**Assignment**
Where a picture occurs in the data, omit it, and copy all remaining data exactly.
Start of Data provided
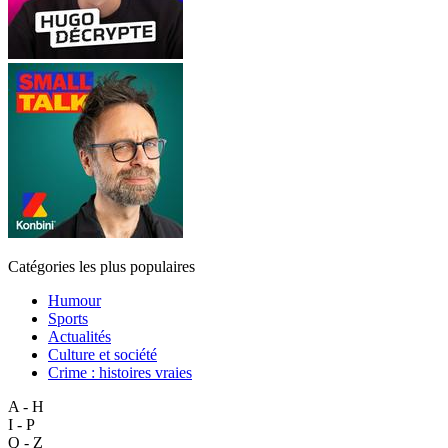
Catégories les plus populaires
Humour
Sports
Actualités
Culture et société
Crime : histoires vraies
A - H
I - P
Q - Z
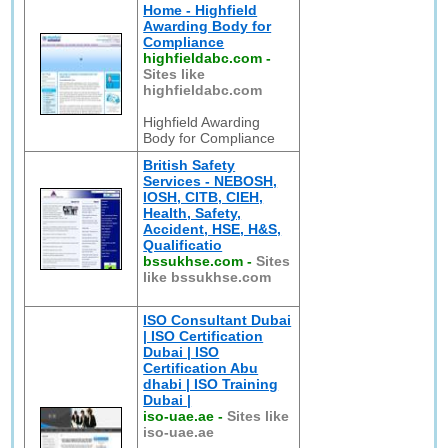
Home - Highfield
Awarding Body for
Compliance
highfieldabc.com
-
Sites like
highfieldabc.com
Highfield Awarding
Body for Compliance
British Safety
Services - NEBOSH,
IOSH, CITB, CIEH,
Health, Safety,
Accident, HSE, H&S,
Qualificatio
bssukhse.com
-
Sites
like bssukhse.com
ISO Consultant Dubai
| ISO Certification
Dubai | ISO
Certification Abu
dhabi | ISO Training
Dubai |
iso-uae.ae
-
Sites like
iso-uae.ae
End of Data provided
**Reply to the task**
Catégories les plus populaires
Humour
Sports
Actualités
Culture et société
Crime : histoires vraies
A - H
I - P
Q - Z
Home - Highfield
Awarding Body for
Compliance
highfieldabc.com
-
Sites like
highfieldabc.com
Highfield Awarding
Body for Compliance
British Safety
Services - NEBOSH,
IOSH, CITB, CIEH,
Health, Safety,
Accident, HSE, H&S,
Qualificatio
bssukhse.com
-
Sites
like bssukhse.com
ISO Consultant Dubai
| ISO Certification
Dubai | ISO
Certification Abu
dhabi | ISO Training
Dubai |
iso-uae.ae
-
Sites like
iso-uae.ae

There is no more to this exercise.